How to complete this task: Return every line of the data below that includes the string "controller".

Saved entries

------------------------------------------------------------

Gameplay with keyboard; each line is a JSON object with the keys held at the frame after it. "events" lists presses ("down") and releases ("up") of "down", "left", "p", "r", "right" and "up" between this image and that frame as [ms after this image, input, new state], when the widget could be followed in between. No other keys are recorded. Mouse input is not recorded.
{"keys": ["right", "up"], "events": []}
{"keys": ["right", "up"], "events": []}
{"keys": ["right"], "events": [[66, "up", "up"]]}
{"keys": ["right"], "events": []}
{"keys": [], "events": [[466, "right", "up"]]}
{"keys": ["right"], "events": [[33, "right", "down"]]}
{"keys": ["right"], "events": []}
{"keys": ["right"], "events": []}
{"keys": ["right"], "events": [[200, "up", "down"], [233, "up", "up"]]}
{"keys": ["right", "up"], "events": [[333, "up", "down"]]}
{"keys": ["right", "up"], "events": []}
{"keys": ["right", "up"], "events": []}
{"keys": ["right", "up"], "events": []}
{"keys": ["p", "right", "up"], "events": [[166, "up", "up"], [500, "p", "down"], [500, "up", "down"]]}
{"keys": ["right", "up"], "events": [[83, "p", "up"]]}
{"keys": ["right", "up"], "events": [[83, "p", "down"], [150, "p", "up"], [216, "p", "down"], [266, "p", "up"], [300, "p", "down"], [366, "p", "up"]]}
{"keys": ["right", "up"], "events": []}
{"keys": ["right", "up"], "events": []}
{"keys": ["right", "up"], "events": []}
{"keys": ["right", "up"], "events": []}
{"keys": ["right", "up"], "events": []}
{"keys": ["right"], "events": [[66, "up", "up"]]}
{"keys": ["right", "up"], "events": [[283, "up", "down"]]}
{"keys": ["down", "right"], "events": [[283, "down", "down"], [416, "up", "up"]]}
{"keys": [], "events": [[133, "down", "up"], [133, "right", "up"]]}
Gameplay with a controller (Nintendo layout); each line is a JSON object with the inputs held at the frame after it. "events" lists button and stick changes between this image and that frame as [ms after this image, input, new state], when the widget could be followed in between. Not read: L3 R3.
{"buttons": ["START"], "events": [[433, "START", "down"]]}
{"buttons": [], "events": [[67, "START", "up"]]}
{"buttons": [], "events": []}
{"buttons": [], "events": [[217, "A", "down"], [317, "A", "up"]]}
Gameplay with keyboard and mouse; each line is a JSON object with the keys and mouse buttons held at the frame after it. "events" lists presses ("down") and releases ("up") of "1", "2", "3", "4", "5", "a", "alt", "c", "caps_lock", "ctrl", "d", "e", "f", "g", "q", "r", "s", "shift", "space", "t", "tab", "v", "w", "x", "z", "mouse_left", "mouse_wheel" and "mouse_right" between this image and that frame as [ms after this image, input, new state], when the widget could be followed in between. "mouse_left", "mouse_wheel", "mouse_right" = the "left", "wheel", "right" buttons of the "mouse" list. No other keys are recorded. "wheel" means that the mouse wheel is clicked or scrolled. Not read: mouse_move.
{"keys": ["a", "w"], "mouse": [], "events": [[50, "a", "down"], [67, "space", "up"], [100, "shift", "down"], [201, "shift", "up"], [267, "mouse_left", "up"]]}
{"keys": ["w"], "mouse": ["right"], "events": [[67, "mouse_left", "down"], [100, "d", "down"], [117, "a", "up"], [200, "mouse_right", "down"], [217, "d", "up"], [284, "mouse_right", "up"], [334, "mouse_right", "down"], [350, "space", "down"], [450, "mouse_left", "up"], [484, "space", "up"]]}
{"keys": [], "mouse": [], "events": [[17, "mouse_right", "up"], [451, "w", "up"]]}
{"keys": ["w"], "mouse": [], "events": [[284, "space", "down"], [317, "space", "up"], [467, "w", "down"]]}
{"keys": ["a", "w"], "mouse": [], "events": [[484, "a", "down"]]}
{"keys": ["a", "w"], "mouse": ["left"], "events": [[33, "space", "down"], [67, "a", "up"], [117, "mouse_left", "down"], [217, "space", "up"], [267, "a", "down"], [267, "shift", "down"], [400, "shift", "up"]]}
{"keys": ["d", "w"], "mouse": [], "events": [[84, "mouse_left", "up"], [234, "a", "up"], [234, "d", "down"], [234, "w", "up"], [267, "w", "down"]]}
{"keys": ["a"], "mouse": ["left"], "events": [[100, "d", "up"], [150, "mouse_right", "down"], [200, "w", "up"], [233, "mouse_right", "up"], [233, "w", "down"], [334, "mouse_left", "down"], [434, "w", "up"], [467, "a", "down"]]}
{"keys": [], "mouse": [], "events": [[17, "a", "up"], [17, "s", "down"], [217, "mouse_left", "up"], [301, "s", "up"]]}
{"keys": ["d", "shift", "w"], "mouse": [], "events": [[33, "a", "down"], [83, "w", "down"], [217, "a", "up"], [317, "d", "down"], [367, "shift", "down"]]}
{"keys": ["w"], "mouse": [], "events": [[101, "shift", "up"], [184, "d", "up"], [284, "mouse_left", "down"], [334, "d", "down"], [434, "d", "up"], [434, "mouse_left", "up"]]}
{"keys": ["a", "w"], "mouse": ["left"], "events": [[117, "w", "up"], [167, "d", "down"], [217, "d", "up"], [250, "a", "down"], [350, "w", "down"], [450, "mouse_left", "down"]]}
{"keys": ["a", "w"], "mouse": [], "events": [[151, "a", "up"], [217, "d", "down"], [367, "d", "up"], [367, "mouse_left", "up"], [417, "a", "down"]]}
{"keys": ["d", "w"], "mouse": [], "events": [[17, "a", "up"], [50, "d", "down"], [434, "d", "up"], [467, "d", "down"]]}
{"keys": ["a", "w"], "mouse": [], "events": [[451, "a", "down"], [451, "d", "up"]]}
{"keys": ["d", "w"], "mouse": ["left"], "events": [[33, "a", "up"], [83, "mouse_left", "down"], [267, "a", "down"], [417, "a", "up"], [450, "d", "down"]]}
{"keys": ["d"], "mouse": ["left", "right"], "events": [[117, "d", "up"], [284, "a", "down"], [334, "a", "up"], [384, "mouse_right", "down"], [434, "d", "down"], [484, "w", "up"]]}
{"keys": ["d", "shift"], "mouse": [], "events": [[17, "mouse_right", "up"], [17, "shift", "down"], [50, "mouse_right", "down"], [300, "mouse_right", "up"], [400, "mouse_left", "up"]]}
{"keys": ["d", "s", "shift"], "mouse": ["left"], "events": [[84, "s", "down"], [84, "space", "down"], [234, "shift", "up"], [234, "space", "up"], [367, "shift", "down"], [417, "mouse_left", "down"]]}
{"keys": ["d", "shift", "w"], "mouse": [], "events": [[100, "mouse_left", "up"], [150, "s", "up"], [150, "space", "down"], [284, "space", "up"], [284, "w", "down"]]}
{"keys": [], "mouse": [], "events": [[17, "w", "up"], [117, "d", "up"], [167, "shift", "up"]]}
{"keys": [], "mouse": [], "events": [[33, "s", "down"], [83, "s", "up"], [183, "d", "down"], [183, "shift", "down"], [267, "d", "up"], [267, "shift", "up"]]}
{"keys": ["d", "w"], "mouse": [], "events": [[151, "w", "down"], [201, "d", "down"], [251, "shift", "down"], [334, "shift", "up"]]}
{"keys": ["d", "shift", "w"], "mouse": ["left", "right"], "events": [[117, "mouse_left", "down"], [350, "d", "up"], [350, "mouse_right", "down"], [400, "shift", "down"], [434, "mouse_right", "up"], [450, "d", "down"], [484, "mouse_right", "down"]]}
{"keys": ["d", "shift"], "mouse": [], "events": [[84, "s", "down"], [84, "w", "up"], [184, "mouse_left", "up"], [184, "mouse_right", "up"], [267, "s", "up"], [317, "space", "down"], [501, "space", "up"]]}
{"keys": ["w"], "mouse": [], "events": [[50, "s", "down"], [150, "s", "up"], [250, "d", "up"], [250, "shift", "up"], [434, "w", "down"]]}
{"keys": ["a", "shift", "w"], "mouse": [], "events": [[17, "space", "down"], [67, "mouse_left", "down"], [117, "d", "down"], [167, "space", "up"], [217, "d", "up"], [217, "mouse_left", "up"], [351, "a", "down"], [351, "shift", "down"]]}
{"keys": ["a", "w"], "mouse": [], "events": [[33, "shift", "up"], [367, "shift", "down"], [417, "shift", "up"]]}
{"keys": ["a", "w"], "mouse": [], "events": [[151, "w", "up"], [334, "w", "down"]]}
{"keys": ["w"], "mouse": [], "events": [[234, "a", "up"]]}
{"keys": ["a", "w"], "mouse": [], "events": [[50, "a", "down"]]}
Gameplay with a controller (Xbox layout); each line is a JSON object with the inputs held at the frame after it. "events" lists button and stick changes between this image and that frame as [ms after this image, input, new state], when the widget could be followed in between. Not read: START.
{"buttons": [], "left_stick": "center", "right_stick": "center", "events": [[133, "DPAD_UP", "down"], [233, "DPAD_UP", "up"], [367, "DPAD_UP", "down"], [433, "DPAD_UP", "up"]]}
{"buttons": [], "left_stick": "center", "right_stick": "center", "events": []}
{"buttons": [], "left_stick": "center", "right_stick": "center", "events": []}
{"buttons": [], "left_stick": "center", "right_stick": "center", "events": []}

------------------------------------------------------------

Problem solution:
Gameplay with a controller (Nintendo layout); each line is a JSON object with the inputs held at the frame after it. "events" lists button and stick changes between this image and that frame as [ms after this image, input, new state], when the widget could be followed in between. Not read: L3 R3.
Gameplay with a controller (Xbox layout); each line is a JSON object with the inputs held at the frame after it. "events" lists button and stick changes between this image and that frame as [ms after this image, input, new state], when the widget could be followed in between. Not read: START.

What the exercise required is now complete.